* _Exercise_: Write the records out again, exactly as they stand below.

* _Materials provided_:
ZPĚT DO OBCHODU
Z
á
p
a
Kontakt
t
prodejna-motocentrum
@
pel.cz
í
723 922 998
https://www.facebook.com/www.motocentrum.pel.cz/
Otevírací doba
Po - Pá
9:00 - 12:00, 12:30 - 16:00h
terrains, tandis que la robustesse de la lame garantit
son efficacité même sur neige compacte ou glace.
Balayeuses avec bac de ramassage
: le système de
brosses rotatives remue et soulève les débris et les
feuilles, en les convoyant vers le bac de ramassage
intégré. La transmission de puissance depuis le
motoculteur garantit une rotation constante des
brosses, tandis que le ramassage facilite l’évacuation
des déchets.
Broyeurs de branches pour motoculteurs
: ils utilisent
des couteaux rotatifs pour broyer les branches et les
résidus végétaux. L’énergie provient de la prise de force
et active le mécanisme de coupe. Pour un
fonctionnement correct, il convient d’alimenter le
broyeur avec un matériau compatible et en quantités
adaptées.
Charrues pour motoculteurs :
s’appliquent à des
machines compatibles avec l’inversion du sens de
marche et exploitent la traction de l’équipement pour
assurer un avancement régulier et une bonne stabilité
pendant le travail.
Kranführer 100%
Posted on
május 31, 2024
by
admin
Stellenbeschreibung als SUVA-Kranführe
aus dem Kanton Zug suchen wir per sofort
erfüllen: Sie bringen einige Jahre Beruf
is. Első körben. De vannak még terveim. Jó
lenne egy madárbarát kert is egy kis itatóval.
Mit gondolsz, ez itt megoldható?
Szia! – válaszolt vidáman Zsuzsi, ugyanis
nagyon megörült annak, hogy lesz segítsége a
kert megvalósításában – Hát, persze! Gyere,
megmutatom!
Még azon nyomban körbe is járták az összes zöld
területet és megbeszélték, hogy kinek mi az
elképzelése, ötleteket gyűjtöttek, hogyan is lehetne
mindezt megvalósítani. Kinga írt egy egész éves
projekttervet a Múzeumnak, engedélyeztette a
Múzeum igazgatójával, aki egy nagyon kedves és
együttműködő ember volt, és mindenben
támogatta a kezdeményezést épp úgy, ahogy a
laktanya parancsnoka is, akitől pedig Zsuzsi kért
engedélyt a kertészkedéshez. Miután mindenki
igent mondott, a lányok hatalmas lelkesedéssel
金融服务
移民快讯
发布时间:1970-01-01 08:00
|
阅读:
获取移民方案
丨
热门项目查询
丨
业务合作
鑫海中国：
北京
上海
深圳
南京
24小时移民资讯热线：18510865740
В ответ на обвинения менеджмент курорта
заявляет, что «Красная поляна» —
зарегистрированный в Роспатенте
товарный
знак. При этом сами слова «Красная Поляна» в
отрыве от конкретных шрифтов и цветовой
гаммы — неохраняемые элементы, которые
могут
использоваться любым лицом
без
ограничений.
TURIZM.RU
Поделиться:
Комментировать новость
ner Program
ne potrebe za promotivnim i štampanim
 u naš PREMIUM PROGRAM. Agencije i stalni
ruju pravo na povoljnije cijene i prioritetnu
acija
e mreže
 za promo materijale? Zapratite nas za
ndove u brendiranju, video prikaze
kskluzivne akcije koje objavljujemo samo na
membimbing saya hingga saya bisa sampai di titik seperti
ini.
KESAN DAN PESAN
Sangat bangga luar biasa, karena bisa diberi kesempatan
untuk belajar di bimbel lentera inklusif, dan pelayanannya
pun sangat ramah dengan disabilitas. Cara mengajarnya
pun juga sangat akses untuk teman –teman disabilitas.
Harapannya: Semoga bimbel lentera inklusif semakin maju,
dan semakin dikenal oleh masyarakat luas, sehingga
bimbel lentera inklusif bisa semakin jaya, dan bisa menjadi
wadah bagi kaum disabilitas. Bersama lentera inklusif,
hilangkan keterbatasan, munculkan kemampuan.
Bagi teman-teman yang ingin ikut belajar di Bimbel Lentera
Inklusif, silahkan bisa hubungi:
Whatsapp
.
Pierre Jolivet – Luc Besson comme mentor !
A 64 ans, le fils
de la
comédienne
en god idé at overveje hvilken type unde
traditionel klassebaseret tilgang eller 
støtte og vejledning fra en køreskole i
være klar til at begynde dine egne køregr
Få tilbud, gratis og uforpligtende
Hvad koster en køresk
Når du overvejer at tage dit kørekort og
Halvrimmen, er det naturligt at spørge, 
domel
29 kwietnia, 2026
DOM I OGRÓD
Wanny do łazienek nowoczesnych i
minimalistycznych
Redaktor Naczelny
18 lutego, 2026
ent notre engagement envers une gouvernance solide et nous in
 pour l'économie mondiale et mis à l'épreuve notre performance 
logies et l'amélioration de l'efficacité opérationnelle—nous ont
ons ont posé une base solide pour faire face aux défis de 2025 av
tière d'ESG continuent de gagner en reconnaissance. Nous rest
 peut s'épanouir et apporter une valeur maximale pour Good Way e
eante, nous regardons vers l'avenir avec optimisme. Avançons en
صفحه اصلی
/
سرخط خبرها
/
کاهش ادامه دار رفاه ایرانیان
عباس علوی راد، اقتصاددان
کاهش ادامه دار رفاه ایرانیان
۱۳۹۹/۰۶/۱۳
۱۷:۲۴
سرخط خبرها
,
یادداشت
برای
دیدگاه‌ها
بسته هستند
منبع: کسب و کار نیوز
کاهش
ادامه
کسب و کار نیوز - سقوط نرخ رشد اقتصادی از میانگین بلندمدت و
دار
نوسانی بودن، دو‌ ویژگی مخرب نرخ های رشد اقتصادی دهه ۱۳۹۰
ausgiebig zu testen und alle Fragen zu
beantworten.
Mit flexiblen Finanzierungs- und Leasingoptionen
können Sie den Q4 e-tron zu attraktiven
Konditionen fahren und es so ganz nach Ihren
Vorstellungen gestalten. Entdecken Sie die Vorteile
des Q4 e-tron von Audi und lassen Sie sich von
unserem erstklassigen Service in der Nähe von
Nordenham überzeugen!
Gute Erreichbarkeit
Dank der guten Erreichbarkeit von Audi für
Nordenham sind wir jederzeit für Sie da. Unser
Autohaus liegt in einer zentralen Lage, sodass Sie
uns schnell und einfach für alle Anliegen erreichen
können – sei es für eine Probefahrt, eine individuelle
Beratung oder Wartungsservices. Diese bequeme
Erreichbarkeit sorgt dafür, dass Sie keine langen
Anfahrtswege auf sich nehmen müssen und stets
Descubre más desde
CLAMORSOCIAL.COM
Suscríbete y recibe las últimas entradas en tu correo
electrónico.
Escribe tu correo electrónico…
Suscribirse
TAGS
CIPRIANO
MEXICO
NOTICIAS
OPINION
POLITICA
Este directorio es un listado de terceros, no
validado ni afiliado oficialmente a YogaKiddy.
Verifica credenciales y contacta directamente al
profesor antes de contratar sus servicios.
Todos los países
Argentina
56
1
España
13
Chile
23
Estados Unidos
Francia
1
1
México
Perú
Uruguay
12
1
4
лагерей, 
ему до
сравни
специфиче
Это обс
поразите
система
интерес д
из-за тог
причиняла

* _Result below_:
ZPĚT DO OBCHODU
Z
á
p
a
Kontakt
t
prodejna-motocentrum
@
pel.cz
í
723 922 998
https://www.facebook.com/www.motocentrum.pel.cz/
Otevírací doba
Po - Pá
9:00 - 12:00, 12:30 - 16:00h
terrains, tandis que la robustesse de la lame garantit
son efficacité même sur neige compacte ou glace.
Balayeuses avec bac de ramassage
: le système de
brosses rotatives remue et soulève les débris et les
feuilles, en les convoyant vers le bac de ramassage
intégré. La transmission de puissance depuis le
motoculteur garantit une rotation constante des
brosses, tandis que le ramassage facilite l’évacuation
des déchets.
Broyeurs de branches pour motoculteurs
: ils utilisent
des couteaux rotatifs pour broyer les branches et les
résidus végétaux. L’énergie provient de la prise de force
et active le mécanisme de coupe. Pour un
fonctionnement correct, il convient d’alimenter le
broyeur avec un matériau compatible et en quantités
adaptées.
Charrues pour motoculteurs :
s’appliquent à des
machines compatibles avec l’inversion du sens de
marche et exploitent la traction de l’équipement pour
assurer un avancement régulier et une bonne stabilité
pendant le travail.
Kranführer 100%
Posted on
május 31, 2024
by
admin
Stellenbeschreibung als SUVA-Kranführe
aus dem Kanton Zug suchen wir per sofort
erfüllen: Sie bringen einige Jahre Beruf
is. Első körben. De vannak még terveim. Jó
lenne egy madárbarát kert is egy kis itatóval.
Mit gondolsz, ez itt megoldható?
Szia! – válaszolt vidáman Zsuzsi, ugyanis
nagyon megörült annak, hogy lesz segítsége a
kert megvalósításában – Hát, persze! Gyere,
megmutatom!
Még azon nyomban körbe is járták az összes zöld
területet és megbeszélték, hogy kinek mi az
elképzelése, ötleteket gyűjtöttek, hogyan is lehetne
mindezt megvalósítani. Kinga írt egy egész éves
projekttervet a Múzeumnak, engedélyeztette a
Múzeum igazgatójával, aki egy nagyon kedves és
együttműködő ember volt, és mindenben
támogatta a kezdeményezést épp úgy, ahogy a
laktanya parancsnoka is, akitől pedig Zsuzsi kért
engedélyt a kertészkedéshez. Miután mindenki
igent mondott, a lányok hatalmas lelkesedéssel
金融服务
移民快讯
发布时间:1970-01-01 08:00
|
阅读:
获取移民方案
丨
热门项目查询
丨
业务合作
鑫海中国：
北京
上海
深圳
南京
24小时移民资讯热线：18510865740
В ответ на обвинения менеджмент курорта
заявляет, что «Красная поляна» —
зарегистрированный в Роспатенте
товарный
знак. При этом сами слова «Красная Поляна» в
отрыве от конкретных шрифтов и цветовой
гаммы — неохраняемые элементы, которые
могут
использоваться любым лицом
без
ограничений.
TURIZM.RU
Поделиться:
Комментировать новость
ner Program
ne potrebe za promotivnim i štampanim
 u naš PREMIUM PROGRAM. Agencije i stalni
ruju pravo na povoljnije cijene i prioritetnu
acija
e mreže
 za promo materijale? Zapratite nas za
ndove u brendiranju, video prikaze
kskluzivne akcije koje objavljujemo samo na
membimbing saya hingga saya bisa sampai di titik seperti
ini.
KESAN DAN PESAN
Sangat bangga luar biasa, karena bisa diberi kesempatan
untuk belajar di bimbel lentera inklusif, dan pelayanannya
pun sangat ramah dengan disabilitas. Cara mengajarnya
pun juga sangat akses untuk teman –teman disabilitas.
Harapannya: Semoga bimbel lentera inklusif semakin maju,
dan semakin dikenal oleh masyarakat luas, sehingga
bimbel lentera inklusif bisa semakin jaya, dan bisa menjadi
wadah bagi kaum disabilitas. Bersama lentera inklusif,
hilangkan keterbatasan, munculkan kemampuan.
Bagi teman-teman yang ingin ikut belajar di Bimbel Lentera
Inklusif, silahkan bisa hubungi:
Whatsapp
.
Pierre Jolivet – Luc Besson comme mentor !
A 64 ans, le fils
de la
comédienne
en god idé at overveje hvilken type unde
traditionel klassebaseret tilgang eller 
støtte og vejledning fra en køreskole i
være klar til at begynde dine egne køregr
Få tilbud, gratis og uforpligtende
Hvad koster en køresk
Når du overvejer at tage dit kørekort og
Halvrimmen, er det naturligt at spørge, 
domel
29 kwietnia, 2026
DOM I OGRÓD
Wanny do łazienek nowoczesnych i
minimalistycznych
Redaktor Naczelny
18 lutego, 2026
ent notre engagement envers une gouvernance solide et nous in
 pour l'économie mondiale et mis à l'épreuve notre performance 
logies et l'amélioration de l'efficacité opérationnelle—nous ont
ons ont posé une base solide pour faire face aux défis de 2025 av
tière d'ESG continuent de gagner en reconnaissance. Nous rest
 peut s'épanouir et apporter une valeur maximale pour Good Way e
eante, nous regardons vers l'avenir avec optimisme. Avançons en
صفحه اصلی
/
سرخط خبرها
/
کاهش ادامه دار رفاه ایرانیان
عباس علوی راد، اقتصاددان
کاهش ادامه دار رفاه ایرانیان
۱۳۹۹/۰۶/۱۳
۱۷:۲۴
سرخط خبرها
,
یادداشت
برای
دیدگاه‌ها
بسته هستند
منبع: کسب و کار نیوز
کاهش
ادامه
کسب و کار نیوز - سقوط نرخ رشد اقتصادی از میانگین بلندمدت و
دار
نوسانی بودن، دو‌ ویژگی مخرب نرخ های رشد اقتصادی دهه ۱۳۹۰
ausgiebig zu testen und alle Fragen zu
beantworten.
Mit flexiblen Finanzierungs- und Leasingoptionen
können Sie den Q4 e-tron zu attraktiven
Konditionen fahren und es so ganz nach Ihren
Vorstellungen gestalten. Entdecken Sie die Vorteile
des Q4 e-tron von Audi und lassen Sie sich von
unserem erstklassigen Service in der Nähe von
Nordenham überzeugen!
Gute Erreichbarkeit
Dank der guten Erreichbarkeit von Audi für
Nordenham sind wir jederzeit für Sie da. Unser
Autohaus liegt in einer zentralen Lage, sodass Sie
uns schnell und einfach für alle Anliegen erreichen
können – sei es für eine Probefahrt, eine individuelle
Beratung oder Wartungsservices. Diese bequeme
Erreichbarkeit sorgt dafür, dass Sie keine langen
Anfahrtswege auf sich nehmen müssen und stets
Descubre más desde
CLAMORSOCIAL.COM
Suscríbete y recibe las últimas entradas en tu correo
electrónico.
Escribe tu correo electrónico…
Suscribirse
TAGS
CIPRIANO
MEXICO
NOTICIAS
OPINION
POLITICA
Este directorio es un listado de terceros, no
validado ni afiliado oficialmente a YogaKiddy.
Verifica credenciales y contacta directamente al
profesor antes de contratar sus servicios.
Todos los países
Argentina
56
1
España
13
Chile
23
Estados Unidos
Francia
1
1
México
Perú
Uruguay
12
1
4
лагерей, 
ему до
сравни
специфиче
Это обс
поразите
система
интерес д
из-за тог
причиняла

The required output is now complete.